**ПРЕДЛОЖЕННЫЙ ТЕКСТ:**
#####

Исходя из новых правительственных интересов – и это точка разрыва между старым и новым, между государственными интересами и принципом ослабления государства, – правительство отныне больше не вмешивается, не властвует непосредственно над вещами и над людьми, оно больше не может, не вправе властвовать, не основывает на праве и интересах вмешательство, меру которого обосновывает интерес, интересы, игра интересов этих индивидов, вещей, благ, богатств, процессов, определенный интерес индивидов или совокупности индивидов или интересы индивида, сталкивающиеся с общими интересами и т. п. Правительство интересуется лишь интересами. Новое правительство, новые правительственные интересы не имеют дела с тем, что я назвал бы вещами-в-себе руководства: индивидами, вещами, богатствами, землями. С этими вещами-в-себе оно больше не имеет дела. Оно имеет дело с явлениями политики, которые как раз и составляют политику и цели политики, с теми явлениями, каковые суть интересы или то, чем индивид, вещь, богатство и т. п. интересуют других индивидов или общность.
Уголовная система, как мне представляется, служит весьма ярким примером. Я пытался показать,16 что в наказании XVII и даже начала XVIII в. наказывал, по сути, правитель, – это и был подлинный смысл казни – это он действовал, так сказать, единолично или во всяком случае в качестве суверена, однако, если угодно, он физически воздействовал на тело индивида, и именно это давало ему право казнить и право казнить публично: демонстрация самого правителя на ком-то, кто совершил преступление и кто, совершая преступление, нанес ущерб некоторым людям, но поразил правителя в его тело власти. Таково было основание для формирования, обоснования, основополагания казни.
На чем, в сущности, основывается начиная с XVIII в. ([как] это ясно проявляется у Беккариа)17 этот замечательный принцип мягкости наказаний (отметим еще раз, что он не означает каких-либо перемен в чувствительности людей), этот принцип умеренности наказаний, если проанализировать его лучше, чем это сделал я? Дело вот в чем: что становится между преступлением, с одной стороны, и властью правителя, имеющего право за него наказывать, и при необходимости наказывать смертью – с другой? Тонкая феноменальная пелликула интересов, которые отныне есть единственная вещь, остающаяся во власти правительственных соображений. И ответный удар, наказание теперь, конечно же, должно рассчитываться в зависимости от интересов потерпевшего, возмещения ущерба и т. п. Оно не должно исходить из чего-либо иного, нежели игра интересов других, окружения, общества и т. п. Какой интерес в наказании, какой интерес в том, что формирует наказание, чтобы в этом было заинтересовано общество? Заинтересовано ли оно в казни или в перевоспитании, и в перевоспитании до какой степени и т. п., и сколько это будет стоить? Введение этой феноменальной пелликулы интереса как конституирующей единственную сферу или, скорее, единственную плоскость возможного вмешательства правительства как раз и объясняет эти перемены, как видите, сводящиеся к перестройке правительственных интересов.

#####

**ИСХОДНЫЕ ДАННЫЕ:**
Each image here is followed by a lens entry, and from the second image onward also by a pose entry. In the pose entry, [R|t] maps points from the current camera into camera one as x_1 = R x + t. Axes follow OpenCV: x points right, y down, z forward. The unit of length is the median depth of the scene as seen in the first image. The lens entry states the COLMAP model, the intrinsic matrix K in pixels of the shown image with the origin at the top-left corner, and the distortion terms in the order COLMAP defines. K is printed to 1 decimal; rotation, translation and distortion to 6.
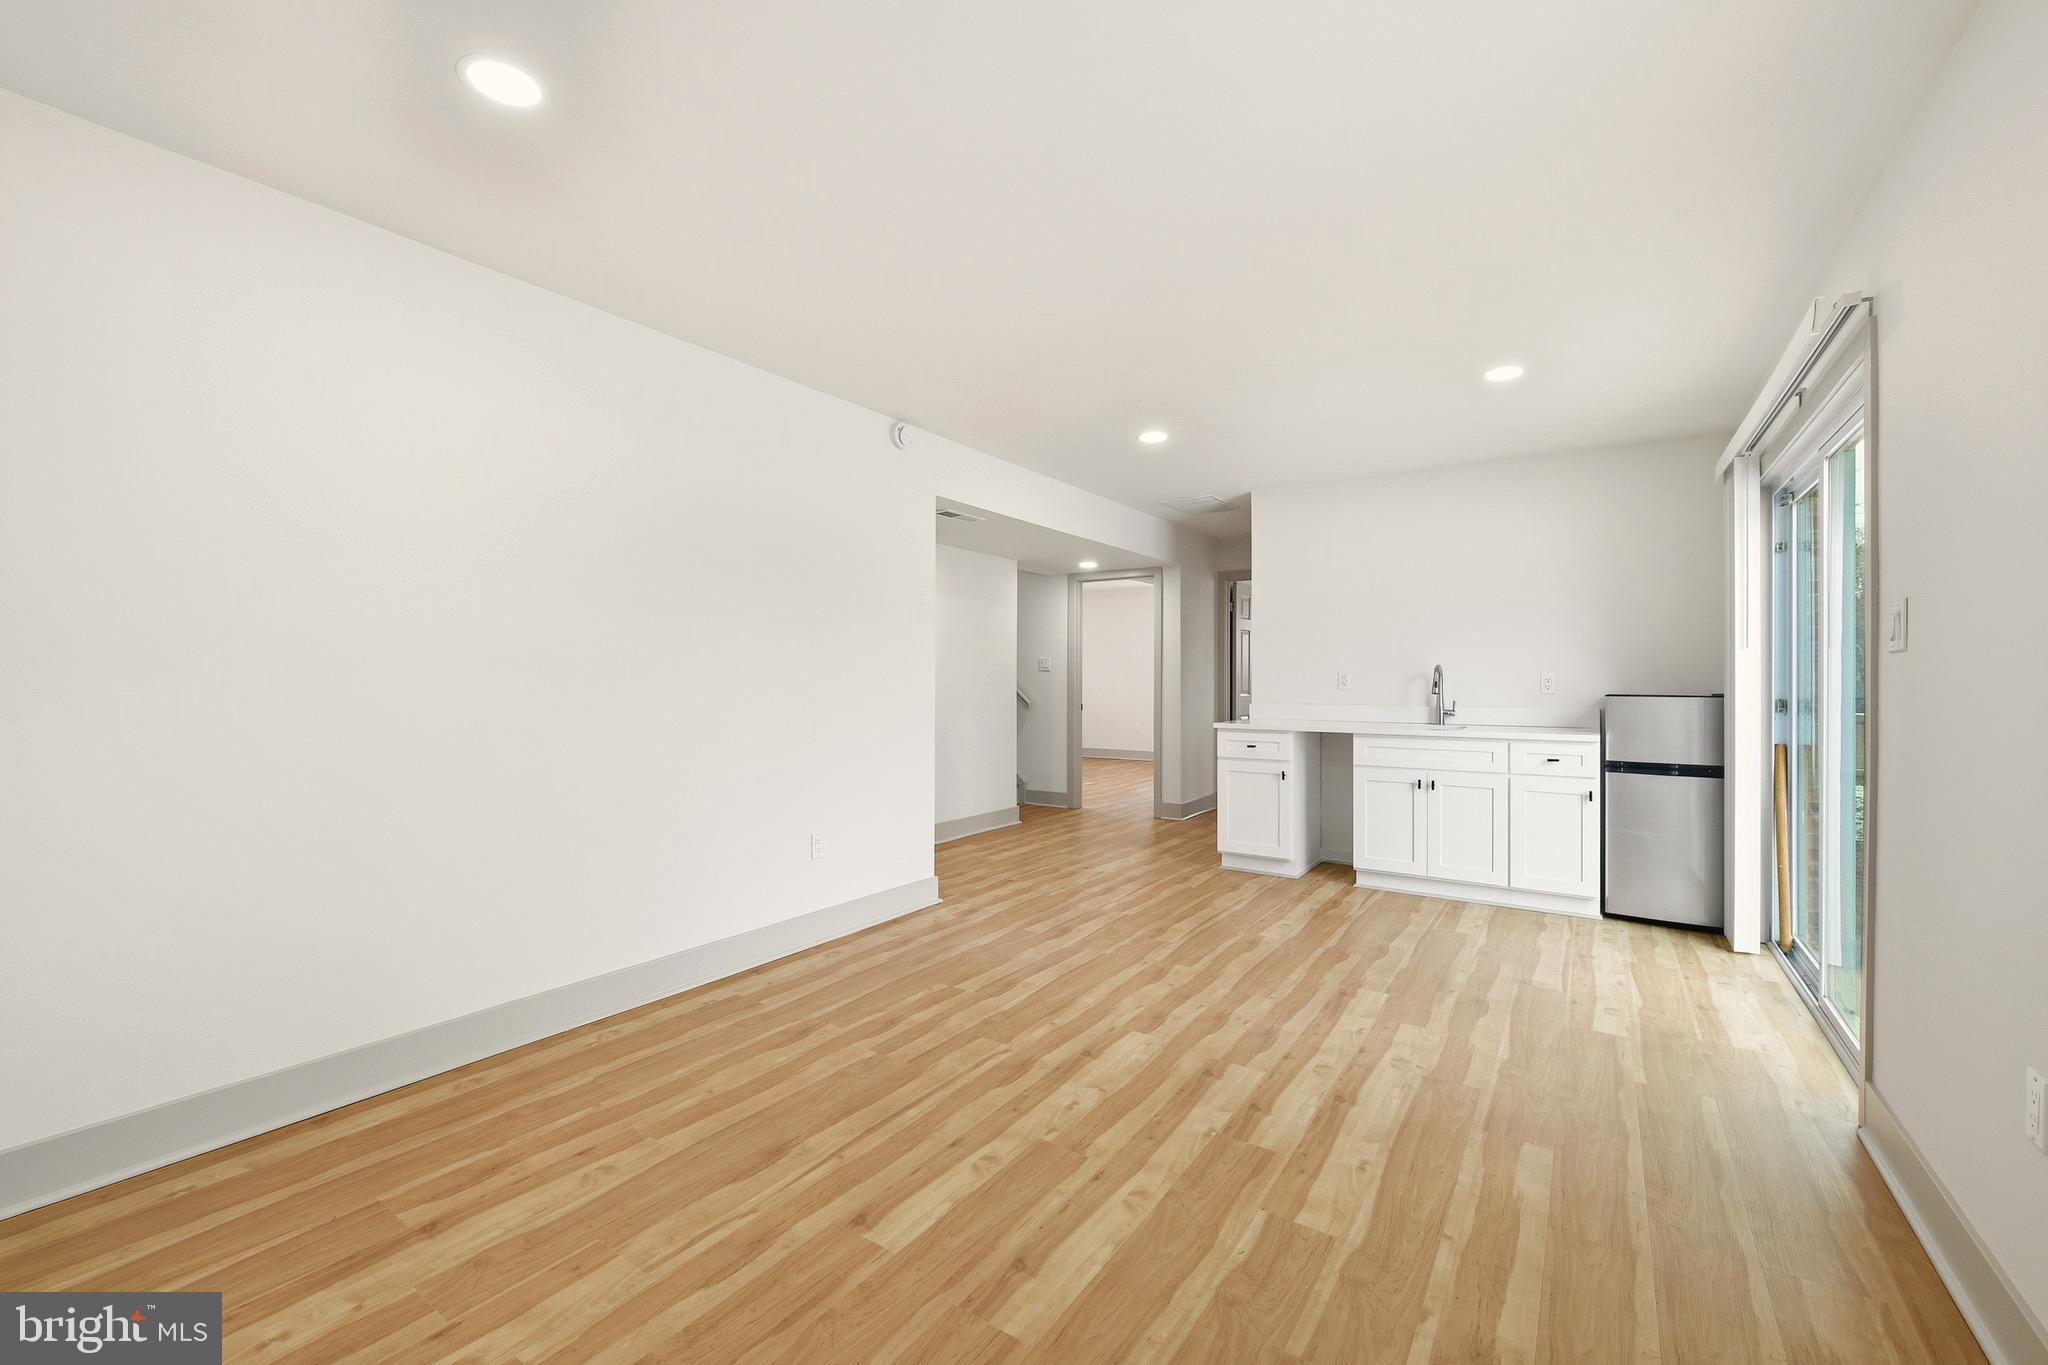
lens RADIAL K [[831.7, 0, 1028.6], [0, 831.7, 674.9], [0, 0, 1]] dist [-0.000570, -0.000082]
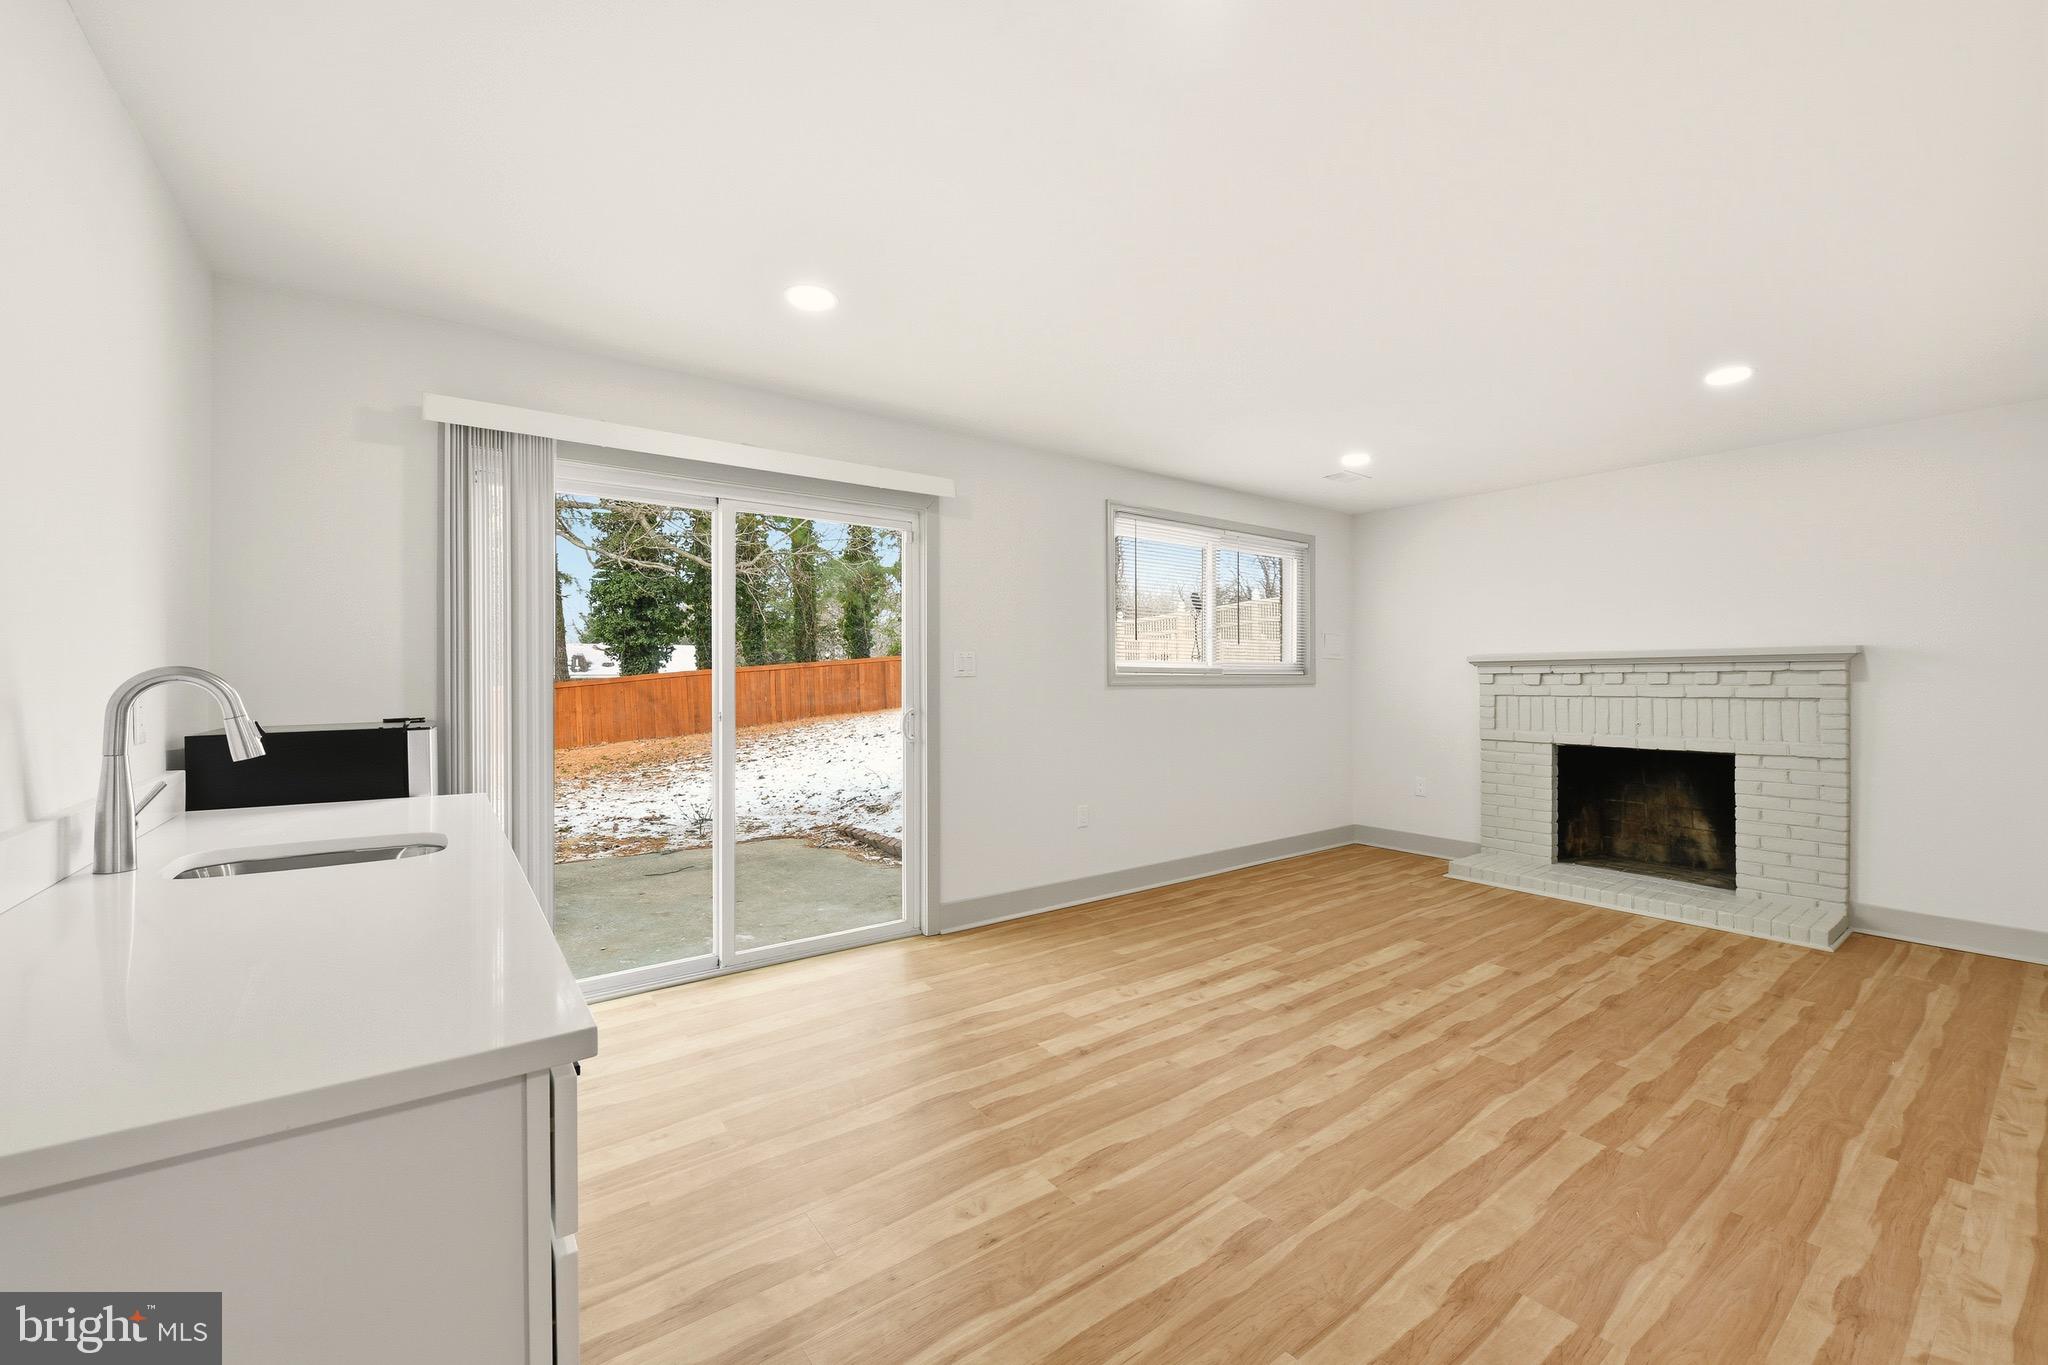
lens RADIAL K [[831.7, 0, 1028.6], [0, 831.7, 674.9], [0, 0, 1]] dist [-0.000570, -0.000082]
pose [[-0.948915, -0.003256, 0.315514, 0.184234], [-0.004920, 0.999978, -0.004479, -0.019093], [-0.315492, -0.005802, -0.948910, 2.206892]]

#####

**ЗАДАНИЯ:**
1. Чего, согласно тексту о правительственных интересах, не означает принцип мягкости наказаний?
2. Перепиши фрагмент текста о правительственных интересах от слов «Уголовная система, как» до слов «обоснования, основополагания казни.», поменяв «суверена» на «монарха».
Эти данные получены из другого источника.

**РЕШЁННЫЕ ЗАДАНИЯ:**
1. Он не означает каких-либо перемен в чувствительности людей.

2.
Уголовная система, как мне представляется, служит весьма ярким примером. Я пытался показать,16 что в наказании XVII и даже начала XVIII в. наказывал, по сути, правитель, – это и был подлинный смысл казни – это он действовал, так сказать, единолично или во всяком случае в качестве монарха, однако, если угодно, он физически воздействовал на тело индивида, и именно это давало ему право казнить и право казнить публично: демонстрация самого правителя на ком-то, кто совершил преступление и кто, совершая преступление, нанес ущерб некоторым людям, но поразил правителя в его тело власти. Таково было основание для формирования, обоснования, основополагания казни.